Risks and mitigations:

  • Misconfigured policies can block workflows — provide schema validation, dry-run, and rollbacks.
  • Approval fatigue — tune thresholds and add granular conditions so only true high-risk actions require human approval.

Links & further reading

  1. For market context on IDP growth see Mordor Intelligence and Grand View Research. https://www.mordorintelligence.com/industry-reports/intelligent-document-processing-market, https://www.grandviewresearch.com/industry-analysis/intelligent-document-processing-market-report. (Mordor Intelligence)

Frequently Asked Questions

Q: How does Aegis prevent an agent from exfiltrating raw images?
A: Aegis enforces egress allowlists and inspects payloads.
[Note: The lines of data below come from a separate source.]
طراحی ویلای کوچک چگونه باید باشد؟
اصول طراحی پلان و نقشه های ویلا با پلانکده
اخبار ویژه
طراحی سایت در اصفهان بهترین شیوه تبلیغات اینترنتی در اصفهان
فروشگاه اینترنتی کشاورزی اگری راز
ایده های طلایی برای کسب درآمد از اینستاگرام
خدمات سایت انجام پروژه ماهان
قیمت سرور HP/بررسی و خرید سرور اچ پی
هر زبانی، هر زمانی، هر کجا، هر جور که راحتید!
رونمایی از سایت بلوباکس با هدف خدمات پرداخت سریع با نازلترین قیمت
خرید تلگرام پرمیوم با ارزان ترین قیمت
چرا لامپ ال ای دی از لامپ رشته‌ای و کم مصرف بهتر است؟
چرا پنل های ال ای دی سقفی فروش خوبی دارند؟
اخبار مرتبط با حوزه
Policies can deny binary/image egress to external domains and require sanitized exports. Logs include the decision and reason for audit.

Q: What is shadow mode and why use it?
A: Shadow mode records would-deny events without blocking. It’s essential to tune regexes/ML detectors and avoid production disruption before turning on enforcement.

Q: Can Aegis handle multi-tenant deployments?
A: Yes. Policies and bundles are scoped per-tenant; per-tenant routing ensures data residency and separate audit trails.

Q: How does approval_needed work?
A: For high-risk actions Aegis returns approval_needed, posts an interactive request to Slack/Teams, and, upon human approval, issues a one-time override token for the retry.

Q: What telemetry should SOC/Compliance expect?
A: OpenTelemetry spans with agent_id, doc_id, decision, policy_version, OCR_confidence and approval_id. These fields make the redaction and export trail auditable.